Lady Derby was holding Man, but the total destruction of the Royal army at the Battle of Worcester, the flight of Prince Charles to an exile in France and the execution of her husband left her without hope of assistance. The last Royalist stronghold to surrender to parliamentarian forces at the conclusion of civil war hostilities was Castle Rushen at Castletown on the Isle of Man, defended under the leadership of the redoubtable Charlotte, widow of James Stanley, 7th Earl of Derby. It yielded to Colonel Duckenfield in October 1651.

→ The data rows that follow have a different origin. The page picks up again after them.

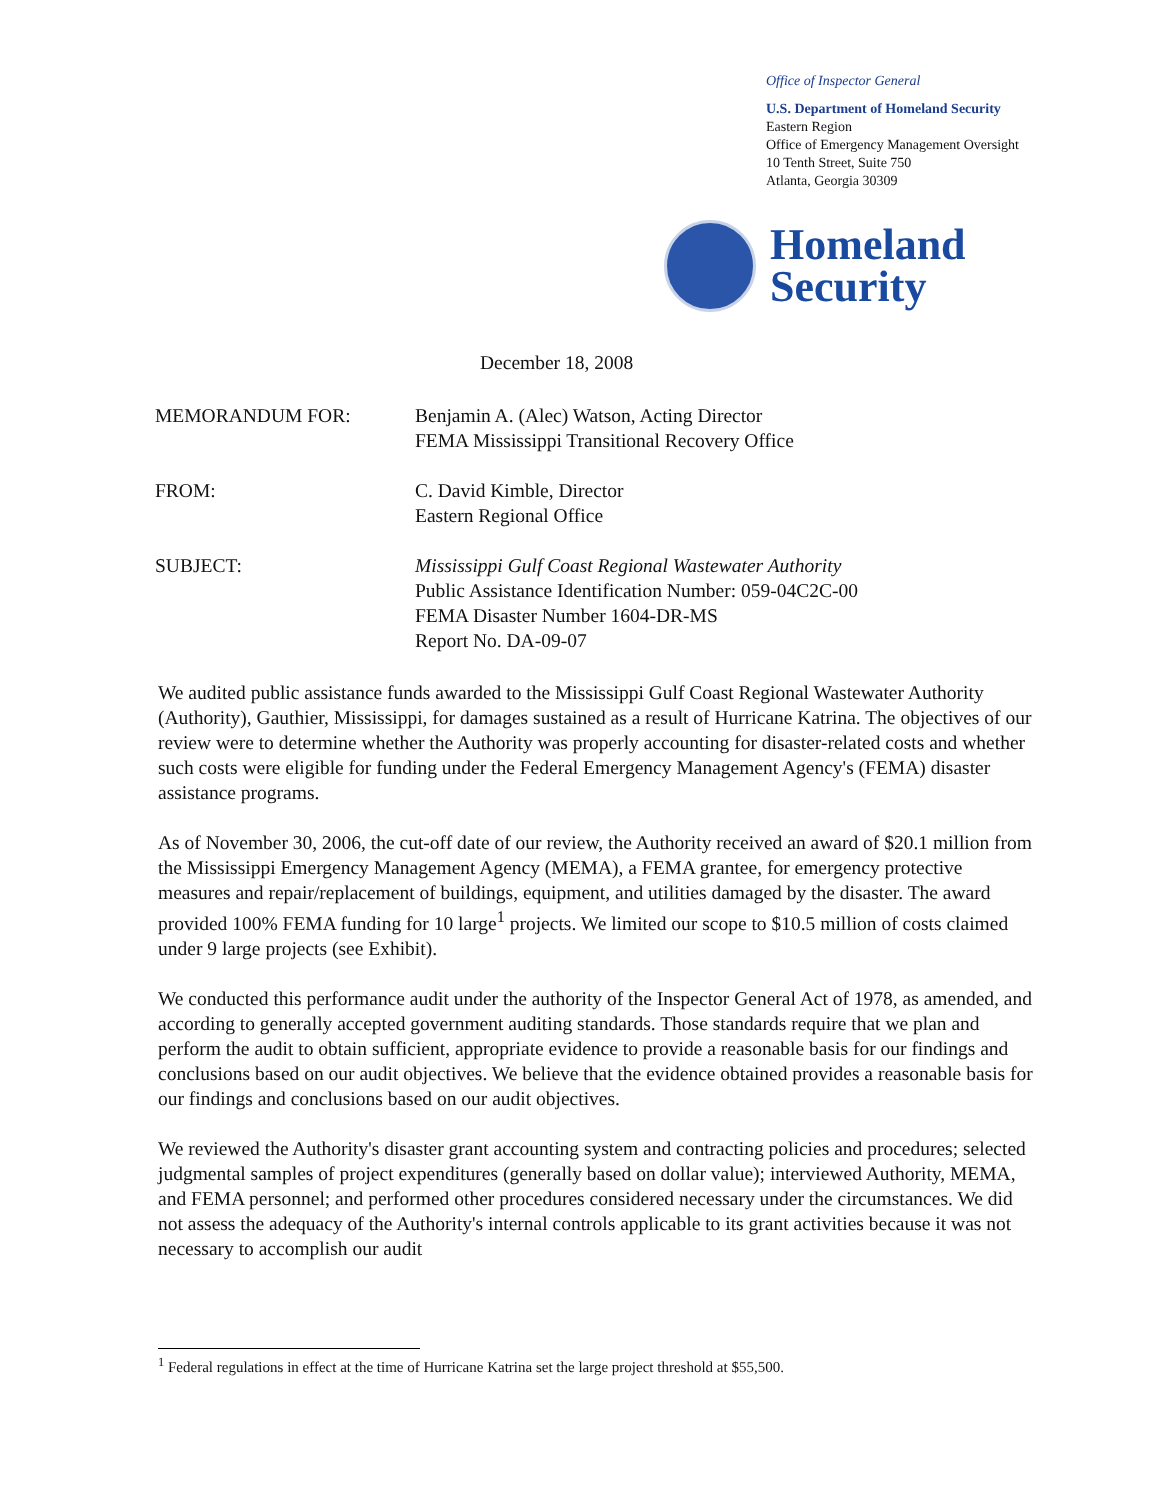Office of Inspector General
U.S. Department of Homeland Security
Eastern Region
Office of Emergency Management Oversight
10 Tenth Street, Suite 750
Atlanta, Georgia 30309
Homeland
Security
December 18, 2008
MEMORANDUM FOR: Benjamin A. (Alec) Watson, Acting Director
FEMA Mississippi Transitional Recovery Office
FROM: C. David Kimble, Director
Eastern Regional Office
SUBJECT: Mississippi Gulf Coast Regional Wastewater Authority
Public Assistance Identification Number: 059-04C2C-00
FEMA Disaster Number 1604-DR-MS
Report No. DA-09-07
We audited public assistance funds awarded to the Mississippi Gulf Coast Regional Wastewater Authority (Authority), Gauthier, Mississippi, for damages sustained as a result of Hurricane Katrina. The objectives of our review were to determine whether the Authority was properly accounting for disaster-related costs and whether such costs were eligible for funding under the Federal Emergency Management Agency's (FEMA) disaster assistance programs.
As of November 30, 2006, the cut-off date of our review, the Authority received an award of $20.1 million from the Mississippi Emergency Management Agency (MEMA), a FEMA grantee, for emergency protective measures and repair/replacement of buildings, equipment, and utilities damaged by the disaster. The award provided 100% FEMA funding for 10 large<sup>1</sup> projects. We limited our scope to $10.5 million of costs claimed under 9 large projects (see Exhibit).
We conducted this performance audit under the authority of the Inspector General Act of 1978, as amended, and according to generally accepted government auditing standards. Those standards require that we plan and perform the audit to obtain sufficient, appropriate evidence to provide a reasonable basis for our findings and conclusions based on our audit objectives. We believe that the evidence obtained provides a reasonable basis for our findings and conclusions based on our audit objectives.
We reviewed the Authority's disaster grant accounting system and contracting policies and procedures; selected judgmental samples of project expenditures (generally based on dollar value); interviewed Authority, MEMA, and FEMA personnel; and performed other procedures considered necessary under the circumstances. We did not assess the adequacy of the Authority's internal controls applicable to its grant activities because it was not necessary to accomplish our audit
<sup>1</sup> Federal regulations in effect at the time of Hurricane Katrina set the large project threshold at $55,500.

She eventually yielded with reluctance to the necessity of a surrender and retained, says David Hume incorrectly, "the glory of being the last person in the three kingdoms, and in all their dependent dominions, who submitted to the victorious rebels". (Note: Not all historians agree with this assessment. Jonathan Duncan postulated that Elizabeth Castle on Jersey may have surrendered later; (Sir George Carteret, the governor of the castle, surrendered it on 15 December 1651).) The last holdout against Cromwellian forces occurred on the island of Inishbofin, County Galway, Ireland in 1653.

==Family==
Charlotte and Derby were parents of four daughters and six sons. Only five of their children appear to have survived to a marriageable age:

- Charles Stanley, 8th Earl of Derby (19 January 1628 – 21 December 1672).
- Lady Henriette Mary Stanley (17 November 1630 – 27 December 1685) married William Wentworth, 2nd Earl of Strafford.
- Lady Catherine Stanley (4 December 1631 – 1652) married Henry Pierrepont, 1st Marquess of Dorchester.
- Lady Amelia Ann Sophia Stanley (17 July 1633 – 22 February 1702/3) married John Murray, 1st Marquess of Atholl.
- John Stanley (4 November 1641 – 10 September 1719) married a commoner, Alice Biddle.

Charles's two sons, William, the 9th Earl (c. 1655–1702), and James, the 10th (1664–1736), both died without sons, and consequently, when James died in February 1736, his titles and estates passed to Sir Edward Stanley (1689–1776), a descendant of the 1st Earl. From him the later Earls of Derby are descended.